To be clear, the best way to fight a virus is to prevent infections in the first place. And that depends on public health measures during an outbreak, like quarantines and social distancing, as well as personal tactics like robust, 20-second hand-washing with soap.

While there is a large and growing body of research on drugs to control viruses, they are still few and far between. “We don’t have that many antiviral drugs for acute infections,” Griffin said. “You often don’t have any choice except to let it run its course.”

Developing new drugs can take years of testing, and by then, an outbreak may have faded, or another more threatening pathogen may have emerged. Even viruses for which we do have antiviral drugs, like influenza, the illness often isn’t detected in time to make it worth the treatment.
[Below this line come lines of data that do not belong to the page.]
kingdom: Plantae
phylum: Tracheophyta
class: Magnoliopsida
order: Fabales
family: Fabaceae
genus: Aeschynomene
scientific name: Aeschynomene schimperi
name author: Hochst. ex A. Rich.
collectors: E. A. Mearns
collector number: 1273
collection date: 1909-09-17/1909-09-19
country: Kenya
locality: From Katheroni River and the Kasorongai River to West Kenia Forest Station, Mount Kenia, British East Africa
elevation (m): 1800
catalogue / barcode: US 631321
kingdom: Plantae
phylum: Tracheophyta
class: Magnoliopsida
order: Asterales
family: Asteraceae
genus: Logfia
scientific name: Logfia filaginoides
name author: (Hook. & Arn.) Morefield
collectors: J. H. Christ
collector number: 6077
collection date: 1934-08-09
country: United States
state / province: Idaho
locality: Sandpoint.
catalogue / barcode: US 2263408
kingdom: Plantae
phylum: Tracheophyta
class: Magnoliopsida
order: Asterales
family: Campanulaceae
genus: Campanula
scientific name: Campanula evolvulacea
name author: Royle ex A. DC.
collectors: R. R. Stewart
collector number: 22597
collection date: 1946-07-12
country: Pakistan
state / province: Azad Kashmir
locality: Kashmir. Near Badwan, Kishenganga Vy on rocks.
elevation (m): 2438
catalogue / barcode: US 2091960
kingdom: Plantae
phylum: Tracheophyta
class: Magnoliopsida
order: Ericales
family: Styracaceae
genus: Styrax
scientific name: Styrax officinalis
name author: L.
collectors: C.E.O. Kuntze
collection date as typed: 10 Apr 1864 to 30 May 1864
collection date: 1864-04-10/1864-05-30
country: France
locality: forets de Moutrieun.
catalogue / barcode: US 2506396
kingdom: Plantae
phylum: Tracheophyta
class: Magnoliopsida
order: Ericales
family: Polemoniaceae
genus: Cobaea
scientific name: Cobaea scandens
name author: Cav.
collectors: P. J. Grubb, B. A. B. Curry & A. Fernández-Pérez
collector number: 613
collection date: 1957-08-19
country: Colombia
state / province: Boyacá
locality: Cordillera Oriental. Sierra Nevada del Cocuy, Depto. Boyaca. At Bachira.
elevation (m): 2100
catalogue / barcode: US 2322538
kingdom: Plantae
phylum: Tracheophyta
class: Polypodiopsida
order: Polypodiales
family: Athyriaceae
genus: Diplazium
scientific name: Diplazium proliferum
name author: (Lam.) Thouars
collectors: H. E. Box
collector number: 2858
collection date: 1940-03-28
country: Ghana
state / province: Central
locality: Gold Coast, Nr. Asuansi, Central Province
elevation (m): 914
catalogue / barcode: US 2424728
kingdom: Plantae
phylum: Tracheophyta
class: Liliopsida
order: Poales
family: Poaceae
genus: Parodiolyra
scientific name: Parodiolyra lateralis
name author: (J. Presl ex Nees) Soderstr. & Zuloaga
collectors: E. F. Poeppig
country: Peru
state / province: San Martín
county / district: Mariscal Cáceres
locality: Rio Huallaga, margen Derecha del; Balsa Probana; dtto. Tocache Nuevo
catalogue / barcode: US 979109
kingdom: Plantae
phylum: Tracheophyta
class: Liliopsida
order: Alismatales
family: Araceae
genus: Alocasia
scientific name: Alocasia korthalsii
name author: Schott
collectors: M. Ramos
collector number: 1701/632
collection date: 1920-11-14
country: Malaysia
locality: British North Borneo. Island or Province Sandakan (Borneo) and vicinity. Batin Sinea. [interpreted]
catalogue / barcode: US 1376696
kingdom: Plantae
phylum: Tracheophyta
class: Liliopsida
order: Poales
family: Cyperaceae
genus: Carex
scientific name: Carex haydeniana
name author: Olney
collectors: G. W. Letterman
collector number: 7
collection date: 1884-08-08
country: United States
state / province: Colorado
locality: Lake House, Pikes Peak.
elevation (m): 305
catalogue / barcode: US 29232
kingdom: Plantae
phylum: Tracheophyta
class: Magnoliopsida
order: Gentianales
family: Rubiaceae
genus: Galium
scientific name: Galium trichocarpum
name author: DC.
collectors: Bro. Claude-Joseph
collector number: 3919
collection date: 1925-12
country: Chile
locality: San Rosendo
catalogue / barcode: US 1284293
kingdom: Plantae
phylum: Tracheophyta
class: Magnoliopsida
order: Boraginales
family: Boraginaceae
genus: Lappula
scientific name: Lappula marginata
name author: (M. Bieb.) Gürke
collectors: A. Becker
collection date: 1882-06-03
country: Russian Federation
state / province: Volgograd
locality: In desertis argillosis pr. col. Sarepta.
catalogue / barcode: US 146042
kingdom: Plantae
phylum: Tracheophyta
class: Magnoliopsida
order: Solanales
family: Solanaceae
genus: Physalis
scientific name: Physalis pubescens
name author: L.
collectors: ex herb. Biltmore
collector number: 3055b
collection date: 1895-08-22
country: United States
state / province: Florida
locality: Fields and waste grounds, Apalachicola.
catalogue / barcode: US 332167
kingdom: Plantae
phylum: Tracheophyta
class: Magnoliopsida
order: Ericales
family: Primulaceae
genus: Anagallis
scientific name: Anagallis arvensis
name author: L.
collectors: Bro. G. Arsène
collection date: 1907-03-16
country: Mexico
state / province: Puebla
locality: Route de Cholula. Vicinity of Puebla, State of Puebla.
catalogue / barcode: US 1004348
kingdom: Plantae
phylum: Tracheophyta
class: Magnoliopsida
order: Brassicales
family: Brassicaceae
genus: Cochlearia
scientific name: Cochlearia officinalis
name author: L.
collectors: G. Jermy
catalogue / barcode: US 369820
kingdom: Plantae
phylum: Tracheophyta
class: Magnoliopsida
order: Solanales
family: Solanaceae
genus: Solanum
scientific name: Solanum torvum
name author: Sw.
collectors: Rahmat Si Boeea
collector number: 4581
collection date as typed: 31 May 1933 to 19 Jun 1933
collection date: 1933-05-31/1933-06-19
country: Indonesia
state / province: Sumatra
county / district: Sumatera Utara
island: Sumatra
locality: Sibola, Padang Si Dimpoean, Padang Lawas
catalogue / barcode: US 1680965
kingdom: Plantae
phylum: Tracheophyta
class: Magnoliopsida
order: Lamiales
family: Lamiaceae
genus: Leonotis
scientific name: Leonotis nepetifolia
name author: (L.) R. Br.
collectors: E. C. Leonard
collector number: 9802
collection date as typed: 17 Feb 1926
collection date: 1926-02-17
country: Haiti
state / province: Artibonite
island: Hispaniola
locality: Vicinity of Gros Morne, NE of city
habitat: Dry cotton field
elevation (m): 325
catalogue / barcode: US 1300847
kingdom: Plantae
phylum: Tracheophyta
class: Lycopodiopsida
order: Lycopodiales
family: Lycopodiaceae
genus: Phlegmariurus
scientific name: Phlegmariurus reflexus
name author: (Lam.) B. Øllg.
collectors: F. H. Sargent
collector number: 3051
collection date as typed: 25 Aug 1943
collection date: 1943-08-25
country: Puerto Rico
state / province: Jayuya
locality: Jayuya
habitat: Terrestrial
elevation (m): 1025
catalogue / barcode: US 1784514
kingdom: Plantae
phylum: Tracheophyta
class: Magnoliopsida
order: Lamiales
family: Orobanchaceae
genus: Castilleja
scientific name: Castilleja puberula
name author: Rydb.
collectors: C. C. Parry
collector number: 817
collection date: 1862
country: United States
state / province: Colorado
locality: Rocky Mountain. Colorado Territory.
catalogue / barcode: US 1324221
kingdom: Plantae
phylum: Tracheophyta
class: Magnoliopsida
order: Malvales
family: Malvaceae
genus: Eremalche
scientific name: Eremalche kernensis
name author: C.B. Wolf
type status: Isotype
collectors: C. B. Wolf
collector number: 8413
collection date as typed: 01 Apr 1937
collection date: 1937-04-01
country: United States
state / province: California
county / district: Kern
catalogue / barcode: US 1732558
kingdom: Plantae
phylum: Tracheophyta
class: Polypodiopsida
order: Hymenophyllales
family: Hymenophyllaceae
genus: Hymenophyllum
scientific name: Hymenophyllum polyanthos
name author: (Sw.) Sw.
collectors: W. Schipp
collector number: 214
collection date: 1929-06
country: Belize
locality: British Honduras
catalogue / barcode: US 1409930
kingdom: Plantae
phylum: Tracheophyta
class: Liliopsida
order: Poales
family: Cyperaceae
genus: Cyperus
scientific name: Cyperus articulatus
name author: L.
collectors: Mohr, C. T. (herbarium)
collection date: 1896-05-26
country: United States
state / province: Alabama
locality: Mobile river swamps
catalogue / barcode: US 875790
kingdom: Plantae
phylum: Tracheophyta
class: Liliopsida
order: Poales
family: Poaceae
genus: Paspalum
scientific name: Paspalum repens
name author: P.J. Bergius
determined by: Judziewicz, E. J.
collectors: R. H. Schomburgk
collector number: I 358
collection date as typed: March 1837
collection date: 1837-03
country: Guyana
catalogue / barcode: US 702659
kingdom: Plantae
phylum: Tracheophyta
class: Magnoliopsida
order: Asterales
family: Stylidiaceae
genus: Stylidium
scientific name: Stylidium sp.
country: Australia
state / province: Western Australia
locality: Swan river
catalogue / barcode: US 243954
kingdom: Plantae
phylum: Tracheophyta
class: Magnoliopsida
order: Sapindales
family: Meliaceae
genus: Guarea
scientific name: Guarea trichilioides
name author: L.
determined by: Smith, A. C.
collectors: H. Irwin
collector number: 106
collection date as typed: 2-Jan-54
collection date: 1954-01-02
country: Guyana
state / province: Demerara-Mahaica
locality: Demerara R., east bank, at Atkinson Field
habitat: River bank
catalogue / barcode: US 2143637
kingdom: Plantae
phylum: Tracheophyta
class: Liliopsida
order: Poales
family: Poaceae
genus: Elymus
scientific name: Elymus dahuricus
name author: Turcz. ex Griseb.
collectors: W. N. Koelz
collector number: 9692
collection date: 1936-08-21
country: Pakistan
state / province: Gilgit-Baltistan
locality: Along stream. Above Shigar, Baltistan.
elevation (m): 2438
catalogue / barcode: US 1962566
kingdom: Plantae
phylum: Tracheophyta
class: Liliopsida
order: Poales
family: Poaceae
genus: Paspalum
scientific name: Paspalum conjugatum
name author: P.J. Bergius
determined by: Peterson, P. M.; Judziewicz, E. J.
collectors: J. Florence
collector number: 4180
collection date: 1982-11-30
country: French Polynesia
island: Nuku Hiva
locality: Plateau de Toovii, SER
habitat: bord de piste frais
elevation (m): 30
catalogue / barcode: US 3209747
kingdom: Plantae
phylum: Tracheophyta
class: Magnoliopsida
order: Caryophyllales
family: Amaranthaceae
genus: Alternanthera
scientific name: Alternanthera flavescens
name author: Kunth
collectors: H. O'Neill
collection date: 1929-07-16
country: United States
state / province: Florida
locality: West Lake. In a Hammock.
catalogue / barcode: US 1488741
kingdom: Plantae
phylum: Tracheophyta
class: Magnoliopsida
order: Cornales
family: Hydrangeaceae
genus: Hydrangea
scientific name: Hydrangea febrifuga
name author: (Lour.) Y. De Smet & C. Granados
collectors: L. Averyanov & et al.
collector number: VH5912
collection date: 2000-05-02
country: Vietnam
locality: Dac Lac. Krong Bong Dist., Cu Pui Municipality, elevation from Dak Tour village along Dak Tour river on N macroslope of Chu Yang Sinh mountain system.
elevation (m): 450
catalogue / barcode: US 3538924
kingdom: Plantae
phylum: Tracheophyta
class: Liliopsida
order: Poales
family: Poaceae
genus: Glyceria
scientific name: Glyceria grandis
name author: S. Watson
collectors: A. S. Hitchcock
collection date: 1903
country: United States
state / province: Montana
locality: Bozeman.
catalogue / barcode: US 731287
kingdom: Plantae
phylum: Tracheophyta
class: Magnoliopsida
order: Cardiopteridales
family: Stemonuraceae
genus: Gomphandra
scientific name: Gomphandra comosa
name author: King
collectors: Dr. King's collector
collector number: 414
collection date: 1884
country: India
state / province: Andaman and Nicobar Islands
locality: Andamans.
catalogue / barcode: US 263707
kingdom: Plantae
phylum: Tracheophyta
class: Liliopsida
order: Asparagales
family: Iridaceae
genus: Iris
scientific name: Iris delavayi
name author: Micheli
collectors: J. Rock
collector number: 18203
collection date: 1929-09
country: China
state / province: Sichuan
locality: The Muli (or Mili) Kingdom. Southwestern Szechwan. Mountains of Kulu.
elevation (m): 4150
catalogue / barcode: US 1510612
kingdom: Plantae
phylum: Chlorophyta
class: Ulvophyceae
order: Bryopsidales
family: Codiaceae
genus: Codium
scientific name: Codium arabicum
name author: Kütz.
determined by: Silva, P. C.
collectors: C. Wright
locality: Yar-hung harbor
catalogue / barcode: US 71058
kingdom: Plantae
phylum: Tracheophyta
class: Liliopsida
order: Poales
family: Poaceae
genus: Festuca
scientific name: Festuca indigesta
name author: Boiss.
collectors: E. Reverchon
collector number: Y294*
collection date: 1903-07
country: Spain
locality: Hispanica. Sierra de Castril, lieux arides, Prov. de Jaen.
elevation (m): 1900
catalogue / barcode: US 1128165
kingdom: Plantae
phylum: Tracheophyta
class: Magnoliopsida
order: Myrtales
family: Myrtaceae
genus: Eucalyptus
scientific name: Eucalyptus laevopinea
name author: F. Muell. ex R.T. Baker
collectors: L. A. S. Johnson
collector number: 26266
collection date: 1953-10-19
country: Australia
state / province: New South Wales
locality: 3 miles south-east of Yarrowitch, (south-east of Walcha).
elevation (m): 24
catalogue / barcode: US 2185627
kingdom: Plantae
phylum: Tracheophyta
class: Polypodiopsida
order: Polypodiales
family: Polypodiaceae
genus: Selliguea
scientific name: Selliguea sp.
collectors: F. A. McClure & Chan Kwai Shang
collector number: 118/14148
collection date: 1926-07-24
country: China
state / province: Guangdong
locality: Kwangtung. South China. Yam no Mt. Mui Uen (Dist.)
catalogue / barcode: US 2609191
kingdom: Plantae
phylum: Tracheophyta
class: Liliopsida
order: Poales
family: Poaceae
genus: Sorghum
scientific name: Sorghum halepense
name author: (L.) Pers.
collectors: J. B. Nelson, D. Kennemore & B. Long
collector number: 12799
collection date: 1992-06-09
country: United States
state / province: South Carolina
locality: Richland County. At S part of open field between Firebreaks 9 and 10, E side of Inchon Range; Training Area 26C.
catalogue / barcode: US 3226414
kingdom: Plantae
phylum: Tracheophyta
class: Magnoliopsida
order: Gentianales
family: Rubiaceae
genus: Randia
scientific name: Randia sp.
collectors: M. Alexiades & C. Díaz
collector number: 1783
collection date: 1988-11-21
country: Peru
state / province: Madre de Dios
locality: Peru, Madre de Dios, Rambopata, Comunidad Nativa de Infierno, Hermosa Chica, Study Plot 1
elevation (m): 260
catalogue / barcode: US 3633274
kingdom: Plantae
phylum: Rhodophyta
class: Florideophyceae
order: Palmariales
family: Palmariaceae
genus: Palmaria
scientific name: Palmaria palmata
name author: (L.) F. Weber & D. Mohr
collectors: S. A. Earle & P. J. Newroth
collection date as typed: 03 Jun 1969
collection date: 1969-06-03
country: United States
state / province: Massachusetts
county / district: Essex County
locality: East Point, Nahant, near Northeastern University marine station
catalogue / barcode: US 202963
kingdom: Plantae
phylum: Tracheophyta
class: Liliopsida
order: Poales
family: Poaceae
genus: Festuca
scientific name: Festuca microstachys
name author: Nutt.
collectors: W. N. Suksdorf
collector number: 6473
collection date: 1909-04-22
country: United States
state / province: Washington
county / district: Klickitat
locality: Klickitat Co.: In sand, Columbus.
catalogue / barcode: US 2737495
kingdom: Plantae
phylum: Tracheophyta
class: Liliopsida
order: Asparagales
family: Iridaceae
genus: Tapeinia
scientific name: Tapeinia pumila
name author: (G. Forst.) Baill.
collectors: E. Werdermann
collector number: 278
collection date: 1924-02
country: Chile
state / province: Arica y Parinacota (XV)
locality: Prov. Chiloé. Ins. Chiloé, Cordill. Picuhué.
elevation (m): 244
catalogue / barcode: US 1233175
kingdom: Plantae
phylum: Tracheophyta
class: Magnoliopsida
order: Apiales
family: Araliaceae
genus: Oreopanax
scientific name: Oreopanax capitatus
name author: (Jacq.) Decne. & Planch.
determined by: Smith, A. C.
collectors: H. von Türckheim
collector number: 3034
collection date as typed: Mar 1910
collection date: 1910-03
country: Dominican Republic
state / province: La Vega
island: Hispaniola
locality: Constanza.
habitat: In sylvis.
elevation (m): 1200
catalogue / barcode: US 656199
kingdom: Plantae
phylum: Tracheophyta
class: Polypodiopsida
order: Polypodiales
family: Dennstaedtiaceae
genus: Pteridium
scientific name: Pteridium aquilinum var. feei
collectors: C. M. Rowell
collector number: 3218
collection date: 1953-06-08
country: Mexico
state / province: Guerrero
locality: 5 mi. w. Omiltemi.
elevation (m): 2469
Other viruses like HIV can be controlled with drugs, but not eliminated, as hidden reservoirs of the virus remain in the body.

And within a population, there are always people who are more susceptible to infections, like people with depressed immune systems. For them, treatments and vaccines may not work, so they depend on the people around them to be immunized and to take proper infection control procedures.

All of which brings us back to prevention as the most effective way to combat viruses within a population. That means global coordinated action can be one of the best strategies to control the smallest pathogens. And simple tools like soap and water can be more effective at fighting a pandemic than the best drugs.